Kuala Lumpur Hawkers and Petty Traders Association president Datuk Seri Rosli Sulaiman said ministries overseeing the prices of goods needed to look at ways to regulate them.
He said middlemen were the ones profiteering, taking advan-tage of the high-demand-low-supply situation to increase the prices of goods substantially.
“When suppliers sell at high prices, food traders have no choice but to increase their prices and bear the brunt of customers’ anger.
“Petty traders are very customer-orientated.
“Competition is also high, so increasing prices is the last thing they will do.
“Customers are also trying to save money.
“Many people are choosing to buy from stalls and food trucks instead of restaurants because of lower prices, but prices are going up everywhere,” Rosli added.
Malaysia-Singapore Coffee Shop Proprietor General Association president Wong Teu Hoon said the association had about 20,000 members and many coffeeshops had adjusted their prices for beverages and snacks by between 20sen and 30sen, to cushion against rising expenses.
However, he pointed out that the price of ingredients, gas and even labour costs had increased over the years, and that some of the coffeeshops had been absorbing the cost.
“A few years ago, we could still hire someone for just slightly over RM1,000 to make coffee but now, it is hard to find anyone to take up the same job for RM2,000.
“Many of the coffeeshops have suffered losses and were forced to increase the prices of their beverages and snacks,” he said.
He added that a minor increase would only help a little in reducing expenses.
Wong hoped that customers would understand the hardship faced by coffeeshop operators and continue to support them.
Malaysian Muslim Restaurant Owners Association president Datuk Jawahar Ali Taib Khan said he had appealed to the group’s more than 9,000 members to maintain their prices at least until year end.
He asked members to consider absorbing the extra costs if they could.
“The operators are trying to find ways to retain the current prices, one of which is by reducing the portion size but people will not be happy about that either; and this is not feasible in the long-term.

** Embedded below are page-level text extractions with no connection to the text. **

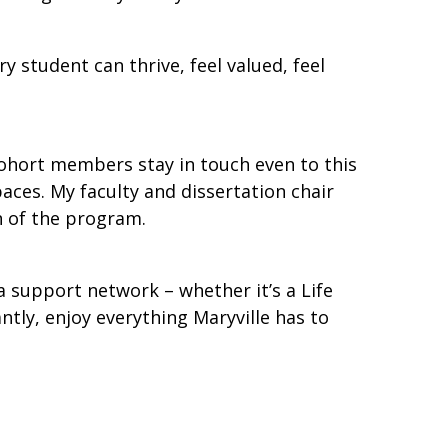
student can thrive, feel valued, feel
cohort members stay in touch even to this
aces. My faculty and dissertation chair
n of the program.
a support network – whether it’s a Life
tly, enjoy everything Maryville has to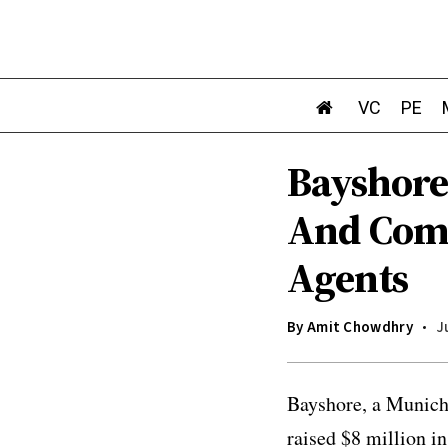
VC
PE
Bayshore
And Comp
Agents
By
Amit Chowdhry
J
Bayshore, a Munich-
raised $8 million i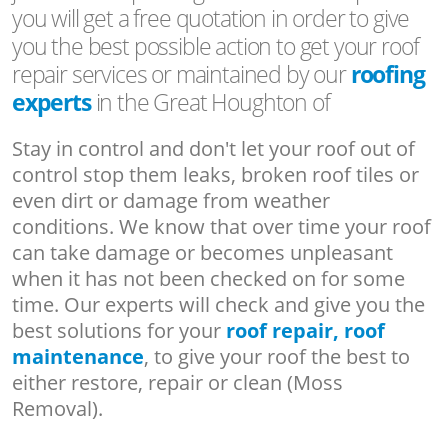
you will get a free quotation in order to give
you the best possible action to get your roof
repair services or maintained by our
roofing
experts
in the Great Houghton of
Stay in control and don't let your roof out of
control stop them leaks, broken roof tiles or
even dirt or damage from weather
conditions. We know that over time your roof
can take damage or becomes unpleasant
when it has not been checked on for some
time. Our experts will check and give you the
best solutions for your
roof repair, roof
maintenance
, to give your roof the best to
either restore, repair or clean (Moss
Removal).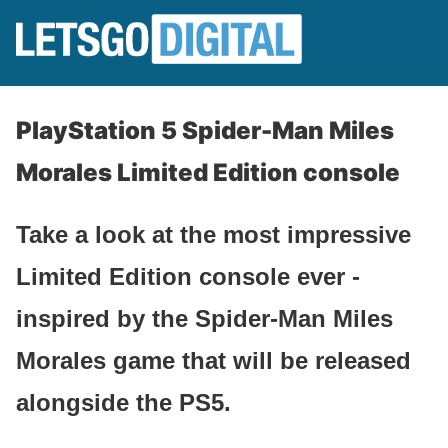
PlayStation 5 Spider-Man Miles
Morales Limited Edition console
Take a look at the most impressive
Limited Edition console ever -
inspired by the Spider-Man Miles
Morales game that will be released
alongside the PS5.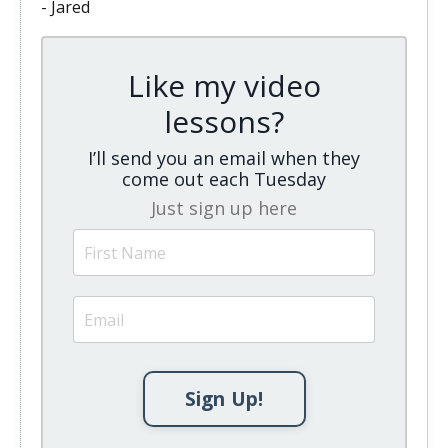
- Jared
Like my video
lessons?
I’ll send you an email when they
come out each Tuesday
Just sign up here
Sign Up!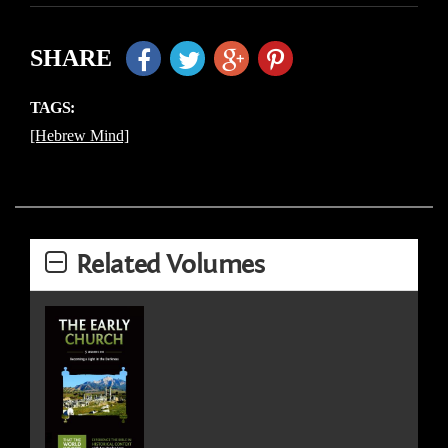
SHARE
TAGS:
[Hebrew Mind]
Related Volumes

“I am not sure how long restaurant owners can do it because they have other problems to deal with, including poor sales, high rental and difficulty getting workers, all adding to costs,” he said.
One social media user expressed empathy over the predicament of food traders, saying customers could not expect prices to remain the same for decades.
He said if customers continued to expect low prices despite rising costs, food quality might suffer.
Mazidah Hassan, 60, of Setiawangsa, who runs a home-based business selling kuih, said she was contemplating increasing the price of every item by 10sen, from the current 50sen.
“I will be doing it with a heavy heart, but I have no choice because the ingredients are too expensive.
“I understand people are having a hard time too, but I have no choice,” she said.
Mother-of-two K. Suguna, 41, from Petaling Jaya said she hardly dine out and was surprised to pay RM22 for four roti canai, one milk tea and two hot Milo.
“It was a simple breakfast for my children and myself.
“I did not scrutinise the bill but I feel the price was a little much, considering it was a regular restaurant.
“I understand that operational costs have gone up, but I would appreciate it if restaurant operators also provided better service along with the increase in prices,” she said.